10.7 Clause 4, in Section 21D(3) allows
less favourable treatment to be justified where, in the reasonable
opinion of the public authority, one or more of four specified
conditions applies. This "reasonable opinion" justification
of discrimination should be deleted.
10.8 Enforcement of the new rights of access
to premises, transport, private clubs and new provisions on public
functions should be through the tribunal system rather than through
county or sheriff courts.
10.9 The DRC should be empowered in any
circumstance to take up any case against a public body on behalf
of a disabled individual.
10.10 Tribunals should be empowered to order
re-instatement or re-engagement in discrimination cases.
10.11 Tribunals should also be empowered
to recommend to employers changes to their practices when a case
brought by an individual reveals clear shortcomings. The DRC could
usefully be involved in enforcing any such recommendation.
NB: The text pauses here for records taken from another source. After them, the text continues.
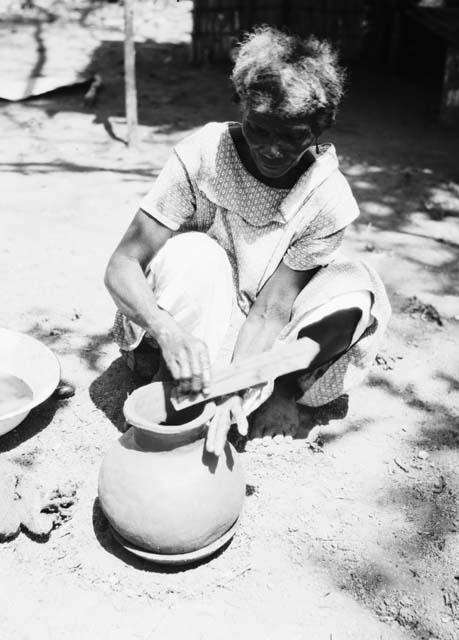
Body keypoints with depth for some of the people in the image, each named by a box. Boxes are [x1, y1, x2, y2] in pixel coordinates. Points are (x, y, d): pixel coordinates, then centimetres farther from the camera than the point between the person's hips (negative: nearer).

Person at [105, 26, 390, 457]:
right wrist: (168, 331, -44)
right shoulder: (201, 156, -23)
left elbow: (272, 307, -21)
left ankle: (281, 387, -1)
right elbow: (122, 266, -25)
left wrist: (235, 389, -37)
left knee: (354, 290, -24)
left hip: (259, 339, 2)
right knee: (193, 255, -33)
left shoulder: (328, 196, -19)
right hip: (188, 326, -1)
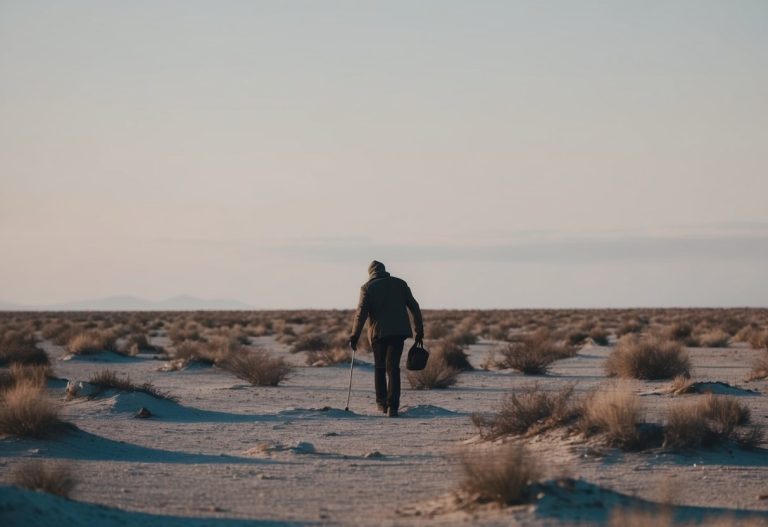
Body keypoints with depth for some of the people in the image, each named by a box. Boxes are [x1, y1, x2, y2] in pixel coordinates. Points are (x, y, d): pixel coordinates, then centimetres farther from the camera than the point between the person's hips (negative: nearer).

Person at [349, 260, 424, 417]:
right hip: (398, 331, 1)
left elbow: (361, 313, -8)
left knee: (379, 367, 17)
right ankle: (393, 407, -14)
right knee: (393, 368, -2)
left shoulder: (368, 287, 2)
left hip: (378, 332, -1)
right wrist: (419, 331, 12)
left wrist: (355, 335, -4)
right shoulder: (400, 284, 10)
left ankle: (382, 403, 19)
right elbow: (414, 307, 8)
10.12 Except in very limited circumstances,
it should be made unlawful to make disability-related enquiries
before a job is offered.
10.13 The definition of disability needs
to be expanded to cover people with mental health problems who
are not currently covered by the Act but who are in need of being
protected by it as disabled people.
10.14 Examining bodies and standard setting
agencies should be covered by the Act because of the gatekeeping
roles of these bodies.
10.15 The Act should also cover volunteers,
political office-holders, school (parent) governors, governors
of further and higher education institutions and lay magistrates,
who are neither employees nor "statutory officeholders",
as defined by the DDA.
11. CONCLUSIONS
11.1 If the Bill incorporates the changes
recommended above, the Act as amended will have made excellent
progress towards implementing the anti-discrimination measures
first voiced by CORAD.
11.2 For this to be achieved, however, great
care needs to be taken in the redrafting of Clauses 4 and 8.